Channelnomics

 

HP Making Big Moves to Penetrate Clouds

Share This Article:
Facebook Twitter Linkedin Email

Hewlett-Packard hasn’t been shy about its cloud ambitions. It has the hardware to make private and public clouds. It has software for managing clouds. And it has professional resources for designing and implementing clouds. It’s now moving to turn on the channel to build a cloud ecosystem that envelops the market with cloud solutions.

At the Global Partner Conference in Las Vegas today, HP revealed its commitment to becoming a leader in cloud computing by announcing changes to the PartnerOne channel program that incent and support solution providers that design, build and service cloud computing.

The cloud initiatives, many of which won’t take effect until later this year, are precisely what you’d expect from a vendor. There’s a Cloud Builder specialization for solution providers who develop and support cloud infrastructure on HP hardware and software. There’s the new “HP Interchange,” a walled garden partner social network designed to help solution providers to connect with peers to form complementary working relationships. And HP is unleashing a host of training programs and services to help partners develop cloud practices build on the HP hybrid cloud strategy.

What’s most interesting is HP’s willingness to address the entire challenge of cloud economics and ecosystem through incentives. Essentially, this means HP is willing to pay partners twice for selling the same cloud service.

A big thorny issue facing vendors in the cloud era is market aggregation. On paper, the cloud looks like a great bargain for a vendor like HP that sells hardware and software. Service providers – carriers, telecos, large integrators, and cloud companies – will buy HP servers, networking and storage gear, as well as cloud management software for the delivery of downstream cloud services to resellers and end users. To the vendor, this means the addressable market has shrunk from tens of thousands of customers to a handful of service providers with a minimal loss of revenue. That loss is more than acceptable considering the reduced cost of sales of supporting fewer customers.

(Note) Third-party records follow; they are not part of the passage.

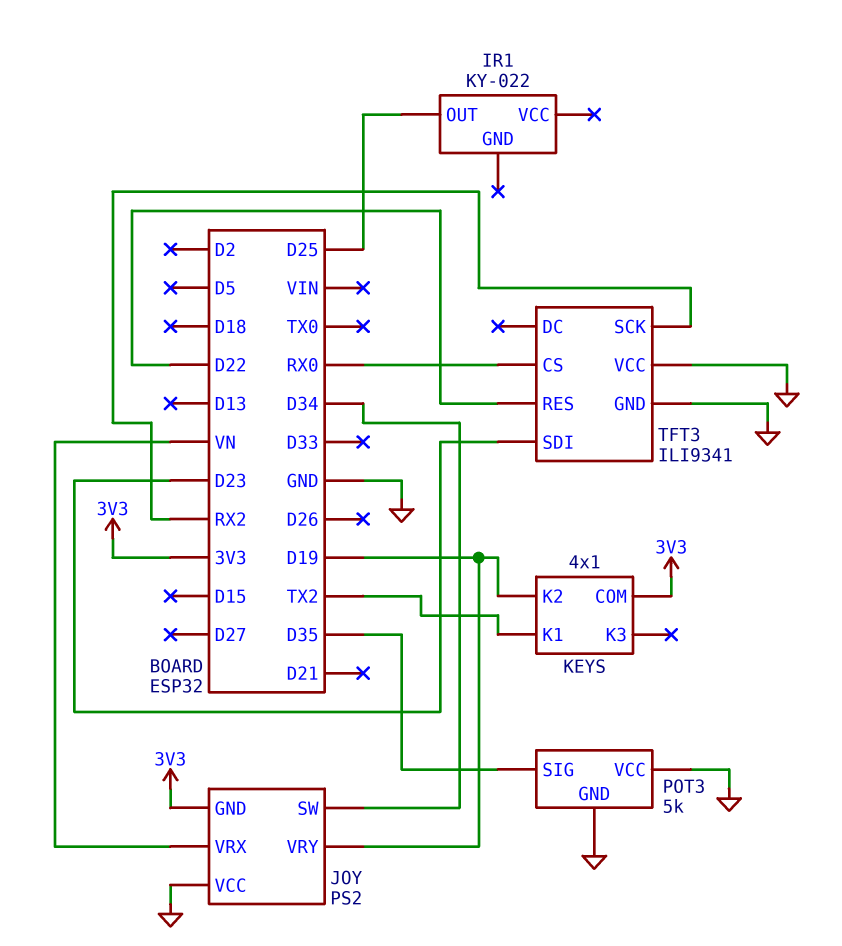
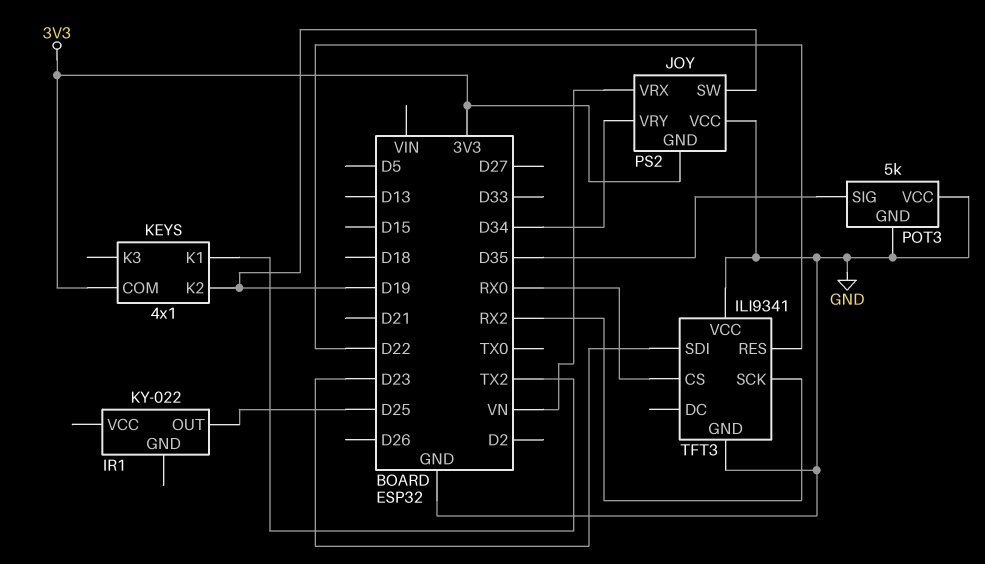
JOY pin SW: D34 -> D19
JOY pin VRY: D19 -> D34

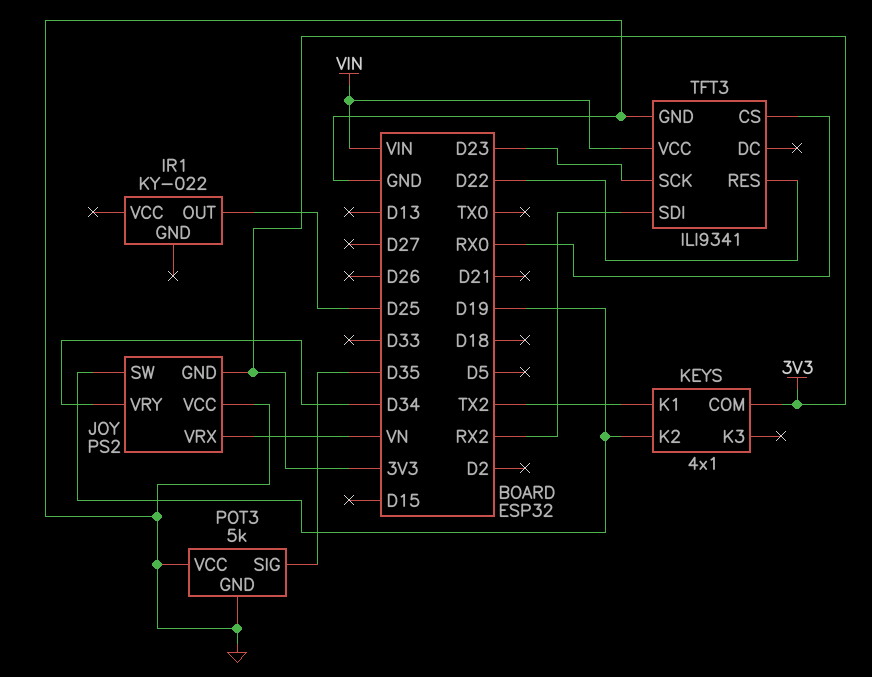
TFT3 pin SCK: RX2 -> D23
TFT3 pin SDI: D23 -> RX2
TFT3 pin VCC: GND -> VIN

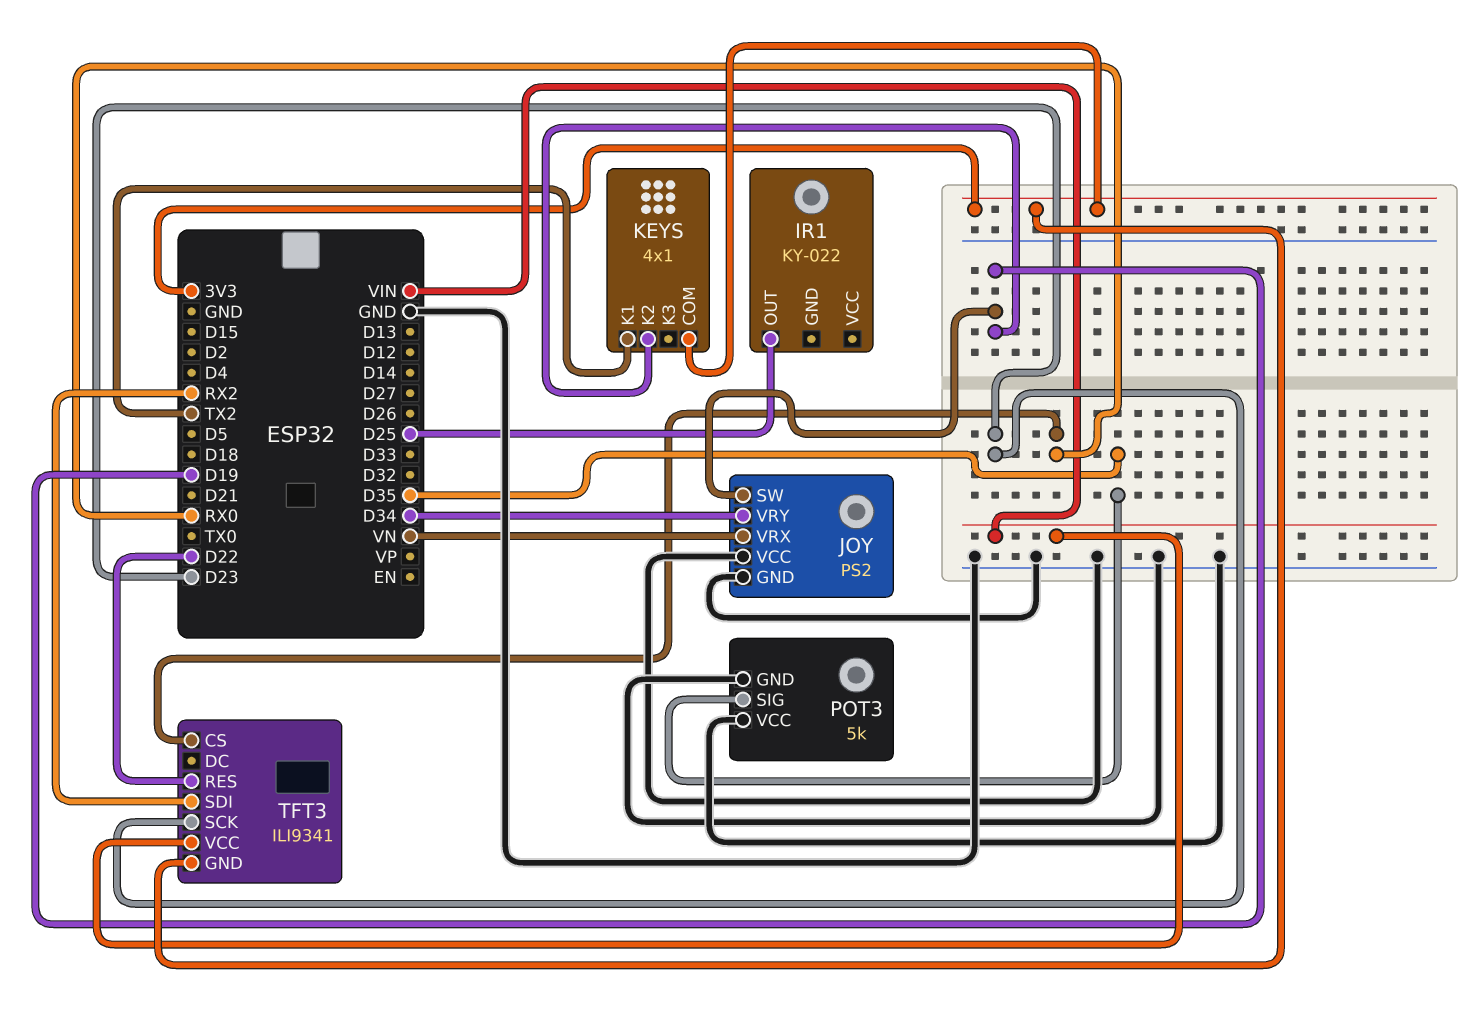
JOY pin GND: 3V3 -> GND
TFT3 pin GND: GND -> 3V3

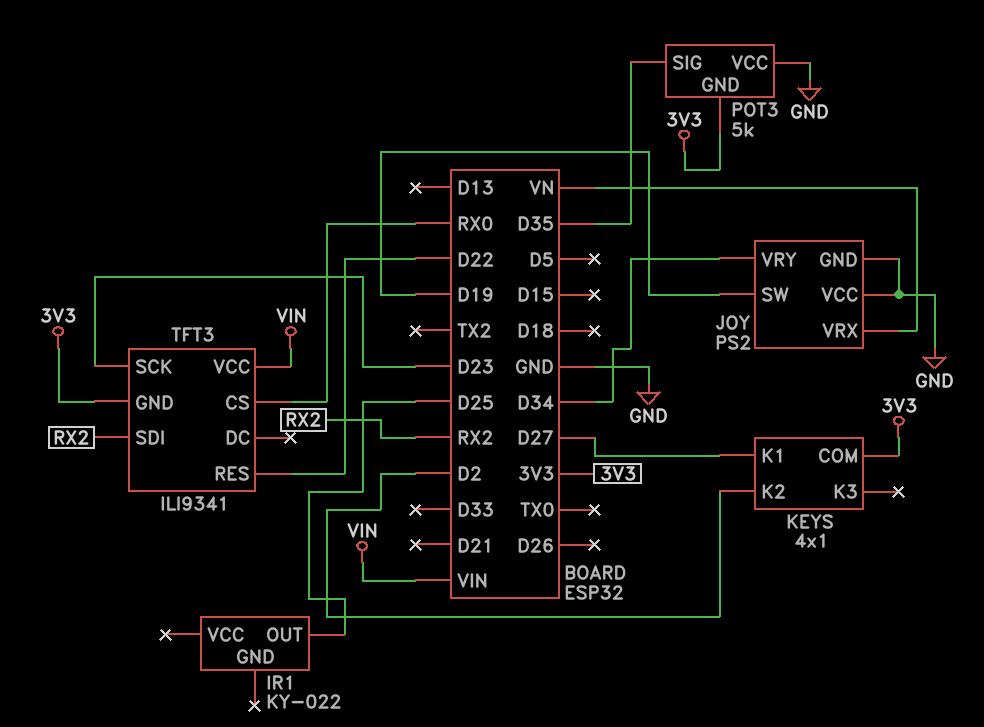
KEYS pin K1: TX2 -> D27
KEYS pin K2: D19 -> D2
POT3 pin GND: GND -> 3V3

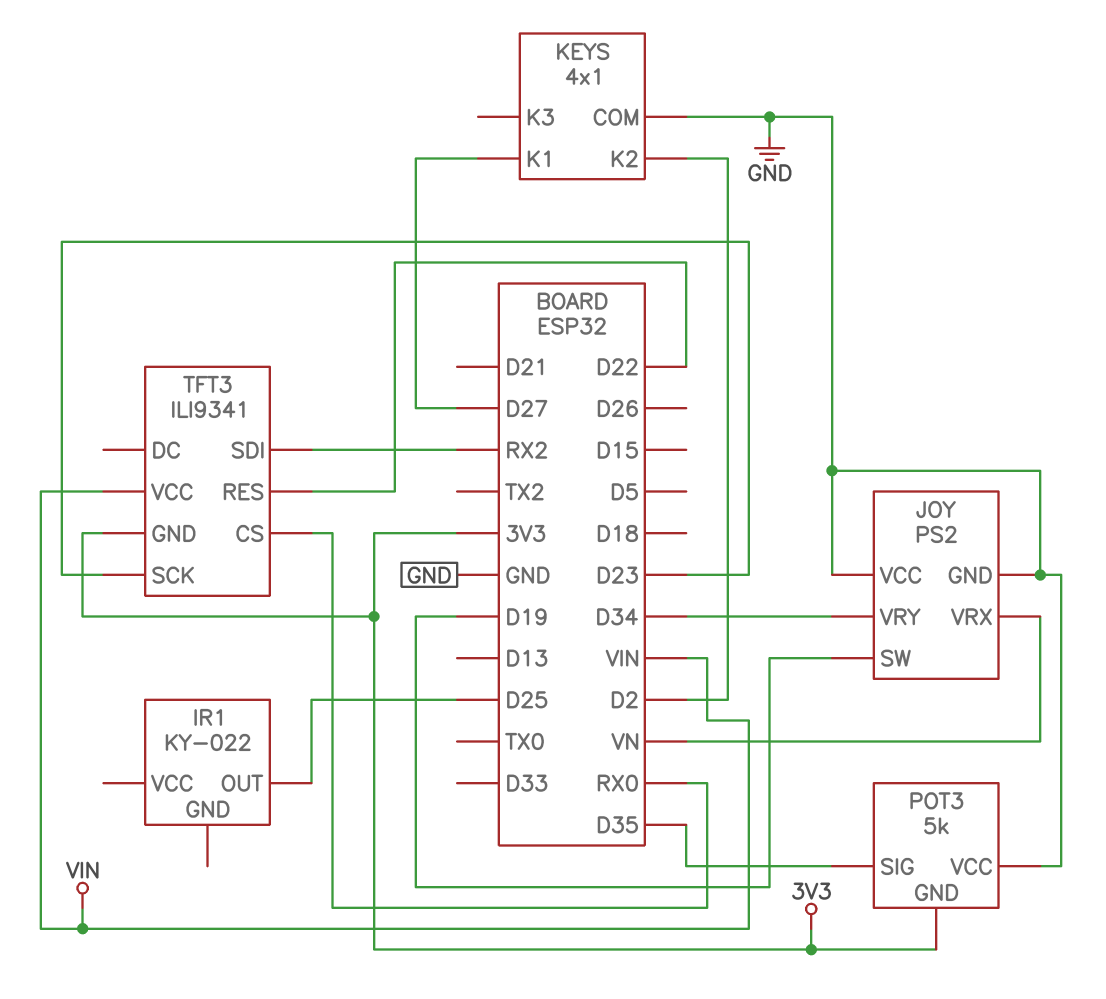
KEYS pin COM: 3V3 -> GND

The rub, as it were, is vendors like HP are in the cloud era are wholly dependent on the growth of those few service provider partners for their own growth. For instance, HP sells $1 million of gear to a service provider, and that gear is serviceable for three years. If that service provider adds no customers or services, HP’s sales actually decline for the subsequent two years. Even a minimal organic growth will result in HP sales being relatively flat.

The cloud market aggregation conundrum is something every vendor like HP is facing, and few have unraveled the mystery of how to deal with it. Service providers in the cloud are not partners, but rather customers. So what responsibility does a vendor have in growing the sales of a customer to ensure their future sales?

HP is going where few other vendors are willing to go: paying downstream resellers for referring business to its CloudAgile service providers. What this amounts to is an incentive to keep cloud business within the preferred HP family. HP tells Channelnomics this program is intended to accelerate cloud adoption by promoting services through its extensive network of resellers and solution providers, while simultaneously driving business to qualified and loyal service providers.

It’s an interesting notion of paying for a customers’ growth so they will buy more gear and software. HP acknowledges to Channelnomics that this approach will be expensive, but worth the cost if it grows its service providers and solution providers’ cloud business.

Other vendors have looked at more direct incentives to service providers, such as providing market development funds and funded business development programs. Conventional approaches often run into roadblocks because the expense robs from the profitability of the service provider revenue stream. And, logically speaking, isn’t the service provider responsible for their own growth?

What HP is essentially doing is more than just incenting business referrals, but underwriting the development of its service providers’ channels. The incentives to CloudAgile partners should result in reseller relationships between service and solution providers, which should result in increasing and sustained business throughout the HP cloud ecosystem.

The HP CloudAgile incentive program is a bold move. If it works, it could provide a blueprint for accelerating cloud adoption and growth throughout the channel.